▸ **Texto extraído**
El sublime arte de celebrar el año nuevo con mutilaciones programadas

Un Decálogo para la Autodestrucción Festiva

Con la solemnidad propia de un oráculo anunciando una plaga bíblica, el augusto Secretariado Técnico del Consejo Nacional para la Prevención de Accidentes ha desvelado, una vez más, el sublime ritual con el que el ciudadano común celebra el paso del tiempo: la autoinmolación pirotécnica controlada. No contentos con brindar con espumante, la plebe insiste en adornar la noche con el estruendo de petardos y el espectáculo dantesco de dedos volando por los aires como confeti orgánico.

Las cifras, esa fría y despiadada enemiga de la tradición, revelan que un 73% de las quemaduras invernales son un tributo voluntario a la pirotecnia. Principalmente, las ofrendas son realizadas por los más jóvenes de la tribu, quienes, en un acto de precoz madurez cívica, deciden donar sus extremidades a los dioses del estruendo. La encargada del culto, una tal Estrella Albarrán Suárez, advierte con morbo estadístico que el 82% de estas ofrendas se realizan con las manos, como si se tratara de un sacrificio simbólico para no trabajar el año entrante.

▸ **Datos mostrados**

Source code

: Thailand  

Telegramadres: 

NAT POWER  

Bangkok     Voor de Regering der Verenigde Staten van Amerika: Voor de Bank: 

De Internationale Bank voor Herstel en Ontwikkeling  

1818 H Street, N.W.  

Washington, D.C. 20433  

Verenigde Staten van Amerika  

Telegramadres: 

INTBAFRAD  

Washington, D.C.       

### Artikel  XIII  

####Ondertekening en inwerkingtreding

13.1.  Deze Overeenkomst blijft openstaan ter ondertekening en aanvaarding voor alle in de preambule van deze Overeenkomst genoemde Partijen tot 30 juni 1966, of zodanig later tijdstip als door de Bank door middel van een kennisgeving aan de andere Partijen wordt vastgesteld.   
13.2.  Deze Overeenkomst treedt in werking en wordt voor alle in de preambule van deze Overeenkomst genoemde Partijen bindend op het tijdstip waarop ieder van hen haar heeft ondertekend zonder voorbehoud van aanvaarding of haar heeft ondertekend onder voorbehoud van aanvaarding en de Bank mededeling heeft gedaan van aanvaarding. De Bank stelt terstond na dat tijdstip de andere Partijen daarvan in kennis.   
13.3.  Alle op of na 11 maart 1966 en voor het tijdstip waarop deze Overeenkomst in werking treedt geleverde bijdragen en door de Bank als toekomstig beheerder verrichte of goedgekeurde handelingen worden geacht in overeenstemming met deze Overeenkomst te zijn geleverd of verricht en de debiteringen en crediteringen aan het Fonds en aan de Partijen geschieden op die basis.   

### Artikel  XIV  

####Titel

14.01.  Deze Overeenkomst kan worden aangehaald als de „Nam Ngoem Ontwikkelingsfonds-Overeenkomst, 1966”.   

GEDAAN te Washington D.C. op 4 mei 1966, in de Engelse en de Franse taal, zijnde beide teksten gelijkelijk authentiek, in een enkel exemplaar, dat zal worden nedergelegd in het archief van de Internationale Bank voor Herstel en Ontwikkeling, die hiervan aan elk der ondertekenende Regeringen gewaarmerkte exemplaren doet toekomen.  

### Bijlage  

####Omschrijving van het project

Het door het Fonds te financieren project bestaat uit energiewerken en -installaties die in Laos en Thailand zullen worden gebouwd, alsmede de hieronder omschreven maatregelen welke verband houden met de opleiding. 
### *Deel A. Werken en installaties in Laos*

▸ **Requisitos del problema**
Transcriba el fragmento del texto sobre la pirotecnia de año nuevo que empieza con "El sublime arte" y continúa hasta "como confeti orgánico.", y sustituya "petardos" por "cohetes".

▸ **Ejercicio resuelto**
El sublime arte de celebrar el año nuevo con mutilaciones programadas

Un Decálogo para la Autodestrucción Festiva

Con la solemnidad propia de un oráculo anunciando una plaga bíblica, el augusto Secretariado Técnico del Consejo Nacional para la Prevención de Accidentes ha desvelado, una vez más, el sublime ritual con el que el ciudadano común celebra el paso del tiempo: la autoinmolación pirotécnica controlada. No contentos con brindar con espumante, la plebe insiste en adornar la noche con el estruendo de cohetes y el espectáculo dantesco de dedos volando por los aires como confeti orgánico.